# What you should do:
Your job with the data below is to output exactly the lines from the one holding "Supplies | 56.00 |" down to the one holding "Supplies | 58.28 |", both included, and no others.

Collection entries
*** Begin section ***

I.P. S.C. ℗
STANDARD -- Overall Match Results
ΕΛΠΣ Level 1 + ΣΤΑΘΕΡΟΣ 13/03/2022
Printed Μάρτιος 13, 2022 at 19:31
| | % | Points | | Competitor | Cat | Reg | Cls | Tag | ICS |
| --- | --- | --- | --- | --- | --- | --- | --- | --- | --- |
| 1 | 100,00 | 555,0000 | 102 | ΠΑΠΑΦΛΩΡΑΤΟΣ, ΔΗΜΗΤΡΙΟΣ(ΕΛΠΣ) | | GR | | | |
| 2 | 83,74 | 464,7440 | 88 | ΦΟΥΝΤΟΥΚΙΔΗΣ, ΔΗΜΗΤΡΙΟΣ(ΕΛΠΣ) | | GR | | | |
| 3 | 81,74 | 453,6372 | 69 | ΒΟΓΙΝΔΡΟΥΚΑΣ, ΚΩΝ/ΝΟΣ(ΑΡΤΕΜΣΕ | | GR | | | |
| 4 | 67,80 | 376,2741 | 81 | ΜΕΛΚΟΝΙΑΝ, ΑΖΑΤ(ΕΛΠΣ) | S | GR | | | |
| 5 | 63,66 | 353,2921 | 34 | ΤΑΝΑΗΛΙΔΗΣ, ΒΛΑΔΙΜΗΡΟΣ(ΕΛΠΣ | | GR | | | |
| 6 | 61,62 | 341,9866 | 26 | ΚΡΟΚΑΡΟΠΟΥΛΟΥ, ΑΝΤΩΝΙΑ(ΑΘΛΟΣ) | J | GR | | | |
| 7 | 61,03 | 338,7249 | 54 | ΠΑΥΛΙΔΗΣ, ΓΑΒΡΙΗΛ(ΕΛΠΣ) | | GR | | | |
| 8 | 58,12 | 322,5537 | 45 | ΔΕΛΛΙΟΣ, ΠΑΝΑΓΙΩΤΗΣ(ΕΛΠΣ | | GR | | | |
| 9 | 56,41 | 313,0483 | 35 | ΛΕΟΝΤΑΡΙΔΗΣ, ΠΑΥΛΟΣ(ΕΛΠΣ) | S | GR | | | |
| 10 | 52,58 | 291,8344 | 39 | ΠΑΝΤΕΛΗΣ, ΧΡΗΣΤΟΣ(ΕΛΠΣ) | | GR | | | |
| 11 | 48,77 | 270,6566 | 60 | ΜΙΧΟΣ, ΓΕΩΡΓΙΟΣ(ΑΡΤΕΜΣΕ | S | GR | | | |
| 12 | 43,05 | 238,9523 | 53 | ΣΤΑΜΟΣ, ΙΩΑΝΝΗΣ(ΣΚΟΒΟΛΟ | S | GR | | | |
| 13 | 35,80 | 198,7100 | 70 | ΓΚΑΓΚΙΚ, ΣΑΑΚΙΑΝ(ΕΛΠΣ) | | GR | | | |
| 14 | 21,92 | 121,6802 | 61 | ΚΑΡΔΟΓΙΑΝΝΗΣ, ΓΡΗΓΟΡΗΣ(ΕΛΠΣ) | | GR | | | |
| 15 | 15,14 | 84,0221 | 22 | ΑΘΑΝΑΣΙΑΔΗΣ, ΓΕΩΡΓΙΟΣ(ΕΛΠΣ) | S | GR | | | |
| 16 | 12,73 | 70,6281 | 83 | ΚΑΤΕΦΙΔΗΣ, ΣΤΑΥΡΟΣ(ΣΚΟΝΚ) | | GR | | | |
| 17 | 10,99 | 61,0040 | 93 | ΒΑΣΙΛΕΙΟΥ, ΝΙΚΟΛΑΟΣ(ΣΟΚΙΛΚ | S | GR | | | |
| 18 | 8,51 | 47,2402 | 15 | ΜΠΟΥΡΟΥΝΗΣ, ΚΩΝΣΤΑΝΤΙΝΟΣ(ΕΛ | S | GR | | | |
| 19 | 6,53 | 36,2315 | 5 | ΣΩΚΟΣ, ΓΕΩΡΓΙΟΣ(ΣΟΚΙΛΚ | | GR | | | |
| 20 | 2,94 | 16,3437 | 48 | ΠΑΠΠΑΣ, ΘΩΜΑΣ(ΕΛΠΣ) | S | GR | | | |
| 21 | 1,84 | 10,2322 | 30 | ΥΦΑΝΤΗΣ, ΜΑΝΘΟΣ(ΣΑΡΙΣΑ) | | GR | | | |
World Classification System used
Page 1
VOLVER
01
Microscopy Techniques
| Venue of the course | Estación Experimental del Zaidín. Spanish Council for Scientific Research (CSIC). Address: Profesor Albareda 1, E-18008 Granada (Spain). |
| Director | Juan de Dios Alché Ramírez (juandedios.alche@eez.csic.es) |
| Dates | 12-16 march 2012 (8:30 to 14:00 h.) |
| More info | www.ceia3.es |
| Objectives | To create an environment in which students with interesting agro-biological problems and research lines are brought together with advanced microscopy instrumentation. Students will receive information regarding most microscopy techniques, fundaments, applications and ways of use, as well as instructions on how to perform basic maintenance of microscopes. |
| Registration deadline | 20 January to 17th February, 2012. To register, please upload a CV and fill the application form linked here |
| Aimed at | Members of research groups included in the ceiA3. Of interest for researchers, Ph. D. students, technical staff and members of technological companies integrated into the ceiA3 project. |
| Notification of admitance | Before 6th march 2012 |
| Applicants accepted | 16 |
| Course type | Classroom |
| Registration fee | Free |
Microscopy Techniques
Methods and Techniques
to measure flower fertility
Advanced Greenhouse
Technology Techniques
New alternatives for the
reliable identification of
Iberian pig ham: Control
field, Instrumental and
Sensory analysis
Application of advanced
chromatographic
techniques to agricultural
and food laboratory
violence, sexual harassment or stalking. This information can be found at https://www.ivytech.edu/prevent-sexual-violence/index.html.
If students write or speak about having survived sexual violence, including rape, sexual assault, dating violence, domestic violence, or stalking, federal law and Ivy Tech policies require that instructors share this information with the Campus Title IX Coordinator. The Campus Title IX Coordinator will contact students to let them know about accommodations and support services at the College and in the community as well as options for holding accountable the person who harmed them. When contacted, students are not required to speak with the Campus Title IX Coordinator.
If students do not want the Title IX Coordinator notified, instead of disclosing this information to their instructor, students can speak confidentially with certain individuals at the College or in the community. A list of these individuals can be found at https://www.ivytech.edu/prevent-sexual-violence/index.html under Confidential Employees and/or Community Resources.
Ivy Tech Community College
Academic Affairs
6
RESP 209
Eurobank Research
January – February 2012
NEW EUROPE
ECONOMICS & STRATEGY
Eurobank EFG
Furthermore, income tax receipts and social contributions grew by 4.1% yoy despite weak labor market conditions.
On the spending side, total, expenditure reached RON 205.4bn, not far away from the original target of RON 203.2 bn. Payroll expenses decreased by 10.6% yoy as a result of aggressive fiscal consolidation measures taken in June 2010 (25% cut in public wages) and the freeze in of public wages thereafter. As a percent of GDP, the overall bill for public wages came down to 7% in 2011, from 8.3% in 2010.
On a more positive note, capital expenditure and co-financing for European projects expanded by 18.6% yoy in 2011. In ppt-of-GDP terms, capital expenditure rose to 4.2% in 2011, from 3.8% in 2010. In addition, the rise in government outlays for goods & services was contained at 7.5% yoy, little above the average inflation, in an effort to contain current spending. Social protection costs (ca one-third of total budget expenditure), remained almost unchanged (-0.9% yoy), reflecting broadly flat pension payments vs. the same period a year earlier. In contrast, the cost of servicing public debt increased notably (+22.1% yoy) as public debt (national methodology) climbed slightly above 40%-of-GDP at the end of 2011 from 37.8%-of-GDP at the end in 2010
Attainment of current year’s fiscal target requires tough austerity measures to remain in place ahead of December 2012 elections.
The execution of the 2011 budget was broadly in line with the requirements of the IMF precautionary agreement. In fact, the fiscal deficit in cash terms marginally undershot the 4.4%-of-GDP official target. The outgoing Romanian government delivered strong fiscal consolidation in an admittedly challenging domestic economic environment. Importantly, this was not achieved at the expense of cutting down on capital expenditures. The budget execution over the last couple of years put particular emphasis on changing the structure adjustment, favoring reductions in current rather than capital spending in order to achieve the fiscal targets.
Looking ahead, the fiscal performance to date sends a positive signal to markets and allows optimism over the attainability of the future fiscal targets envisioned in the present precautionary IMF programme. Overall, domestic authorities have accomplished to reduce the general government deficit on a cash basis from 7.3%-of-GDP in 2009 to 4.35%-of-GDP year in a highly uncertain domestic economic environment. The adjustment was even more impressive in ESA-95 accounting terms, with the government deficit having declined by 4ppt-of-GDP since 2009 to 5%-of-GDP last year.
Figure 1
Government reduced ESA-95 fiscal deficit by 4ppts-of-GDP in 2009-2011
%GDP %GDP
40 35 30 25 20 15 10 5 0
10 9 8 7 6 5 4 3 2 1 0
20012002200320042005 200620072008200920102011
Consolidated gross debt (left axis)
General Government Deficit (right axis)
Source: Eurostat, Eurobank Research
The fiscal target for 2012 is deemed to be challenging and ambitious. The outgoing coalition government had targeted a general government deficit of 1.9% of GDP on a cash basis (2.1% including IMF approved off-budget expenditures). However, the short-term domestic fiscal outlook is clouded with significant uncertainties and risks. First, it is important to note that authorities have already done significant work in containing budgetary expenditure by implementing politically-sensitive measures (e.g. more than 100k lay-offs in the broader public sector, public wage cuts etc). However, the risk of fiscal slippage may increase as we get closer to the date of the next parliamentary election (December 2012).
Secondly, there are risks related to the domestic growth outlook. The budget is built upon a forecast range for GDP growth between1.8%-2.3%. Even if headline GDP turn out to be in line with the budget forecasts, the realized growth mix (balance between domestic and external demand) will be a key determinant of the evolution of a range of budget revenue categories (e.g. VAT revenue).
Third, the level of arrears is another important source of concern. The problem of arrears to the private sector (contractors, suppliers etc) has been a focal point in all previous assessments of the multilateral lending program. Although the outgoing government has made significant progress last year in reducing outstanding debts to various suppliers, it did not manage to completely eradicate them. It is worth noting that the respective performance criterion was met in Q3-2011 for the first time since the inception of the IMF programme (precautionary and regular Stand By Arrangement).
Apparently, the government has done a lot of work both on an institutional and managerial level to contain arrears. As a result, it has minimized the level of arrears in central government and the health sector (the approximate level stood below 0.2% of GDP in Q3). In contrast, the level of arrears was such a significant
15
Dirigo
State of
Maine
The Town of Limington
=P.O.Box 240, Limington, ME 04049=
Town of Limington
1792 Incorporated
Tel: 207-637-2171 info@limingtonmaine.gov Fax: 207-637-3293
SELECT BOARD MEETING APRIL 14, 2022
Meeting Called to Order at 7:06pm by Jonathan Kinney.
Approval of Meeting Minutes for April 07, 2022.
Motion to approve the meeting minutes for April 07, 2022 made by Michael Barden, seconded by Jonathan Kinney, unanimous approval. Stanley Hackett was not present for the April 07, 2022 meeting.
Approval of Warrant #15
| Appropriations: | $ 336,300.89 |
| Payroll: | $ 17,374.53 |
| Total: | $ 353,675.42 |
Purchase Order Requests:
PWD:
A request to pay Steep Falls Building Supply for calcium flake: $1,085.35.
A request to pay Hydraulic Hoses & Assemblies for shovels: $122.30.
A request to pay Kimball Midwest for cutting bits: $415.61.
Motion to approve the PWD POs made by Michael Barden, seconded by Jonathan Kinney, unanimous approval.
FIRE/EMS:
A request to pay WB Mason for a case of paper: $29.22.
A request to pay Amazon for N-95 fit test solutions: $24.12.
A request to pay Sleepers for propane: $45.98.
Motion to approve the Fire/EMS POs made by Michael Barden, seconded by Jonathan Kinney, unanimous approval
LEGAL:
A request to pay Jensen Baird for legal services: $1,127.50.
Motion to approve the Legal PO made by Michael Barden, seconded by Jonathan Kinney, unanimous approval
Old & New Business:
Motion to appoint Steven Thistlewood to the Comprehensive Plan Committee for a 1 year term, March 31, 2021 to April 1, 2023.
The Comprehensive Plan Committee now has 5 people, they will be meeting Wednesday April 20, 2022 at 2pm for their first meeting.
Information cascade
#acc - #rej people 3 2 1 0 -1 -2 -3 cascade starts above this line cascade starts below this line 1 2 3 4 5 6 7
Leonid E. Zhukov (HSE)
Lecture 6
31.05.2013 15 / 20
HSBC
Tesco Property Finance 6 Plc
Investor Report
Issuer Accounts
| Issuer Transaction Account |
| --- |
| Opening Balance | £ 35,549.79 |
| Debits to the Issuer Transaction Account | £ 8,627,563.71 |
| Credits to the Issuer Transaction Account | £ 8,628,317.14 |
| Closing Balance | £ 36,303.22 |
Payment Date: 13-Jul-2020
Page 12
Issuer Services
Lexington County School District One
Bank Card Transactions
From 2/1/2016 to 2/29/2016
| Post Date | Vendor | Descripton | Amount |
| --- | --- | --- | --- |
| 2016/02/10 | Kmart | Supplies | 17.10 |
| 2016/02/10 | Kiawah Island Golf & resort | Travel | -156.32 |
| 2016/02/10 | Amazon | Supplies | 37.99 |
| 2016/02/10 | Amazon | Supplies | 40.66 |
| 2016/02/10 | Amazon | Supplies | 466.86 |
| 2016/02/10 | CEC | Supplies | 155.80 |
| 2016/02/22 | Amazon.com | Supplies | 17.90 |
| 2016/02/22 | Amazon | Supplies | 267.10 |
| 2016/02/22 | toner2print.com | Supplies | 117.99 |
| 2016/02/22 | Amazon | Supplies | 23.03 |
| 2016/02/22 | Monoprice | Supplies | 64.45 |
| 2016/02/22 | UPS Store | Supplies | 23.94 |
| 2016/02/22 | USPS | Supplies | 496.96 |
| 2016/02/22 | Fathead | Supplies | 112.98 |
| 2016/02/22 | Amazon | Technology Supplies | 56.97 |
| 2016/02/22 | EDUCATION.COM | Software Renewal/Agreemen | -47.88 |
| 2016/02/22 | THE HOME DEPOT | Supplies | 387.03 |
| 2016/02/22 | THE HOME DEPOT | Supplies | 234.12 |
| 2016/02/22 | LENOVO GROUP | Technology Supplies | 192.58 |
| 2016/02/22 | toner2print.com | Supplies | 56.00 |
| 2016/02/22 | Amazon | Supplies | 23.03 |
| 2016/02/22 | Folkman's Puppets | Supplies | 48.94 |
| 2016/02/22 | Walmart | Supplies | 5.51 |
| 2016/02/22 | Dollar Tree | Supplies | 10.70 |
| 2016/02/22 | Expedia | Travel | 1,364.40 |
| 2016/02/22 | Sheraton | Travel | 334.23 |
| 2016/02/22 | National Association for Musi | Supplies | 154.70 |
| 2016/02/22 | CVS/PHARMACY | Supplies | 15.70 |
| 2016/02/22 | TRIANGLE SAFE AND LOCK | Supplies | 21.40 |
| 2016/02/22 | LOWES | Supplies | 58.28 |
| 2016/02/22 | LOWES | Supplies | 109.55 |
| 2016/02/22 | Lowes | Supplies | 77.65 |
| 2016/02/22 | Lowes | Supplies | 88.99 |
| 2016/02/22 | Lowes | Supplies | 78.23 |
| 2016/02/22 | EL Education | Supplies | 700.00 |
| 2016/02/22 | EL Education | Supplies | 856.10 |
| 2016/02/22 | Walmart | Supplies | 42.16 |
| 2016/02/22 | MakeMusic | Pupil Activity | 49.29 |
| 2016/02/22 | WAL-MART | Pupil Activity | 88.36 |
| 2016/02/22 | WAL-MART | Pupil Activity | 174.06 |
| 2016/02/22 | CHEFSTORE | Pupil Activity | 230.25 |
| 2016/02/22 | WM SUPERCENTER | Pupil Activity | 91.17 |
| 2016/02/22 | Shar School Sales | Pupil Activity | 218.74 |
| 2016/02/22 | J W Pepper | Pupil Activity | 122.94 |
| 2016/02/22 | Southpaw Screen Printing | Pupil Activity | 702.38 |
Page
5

*** End section ***

# Response for this exercise:
| 2016/02/22 | toner2print.com | Supplies | 56.00 |
| 2016/02/22 | Amazon | Supplies | 23.03 |
| 2016/02/22 | Folkman's Puppets | Supplies | 48.94 |
| 2016/02/22 | Walmart | Supplies | 5.51 |
| 2016/02/22 | Dollar Tree | Supplies | 10.70 |
| 2016/02/22 | Expedia | Travel | 1,364.40 |
| 2016/02/22 | Sheraton | Travel | 334.23 |
| 2016/02/22 | National Association for Musi | Supplies | 154.70 |
| 2016/02/22 | CVS/PHARMACY | Supplies | 15.70 |
| 2016/02/22 | TRIANGLE SAFE AND LOCK | Supplies | 21.40 |
| 2016/02/22 | LOWES | Supplies | 58.28 |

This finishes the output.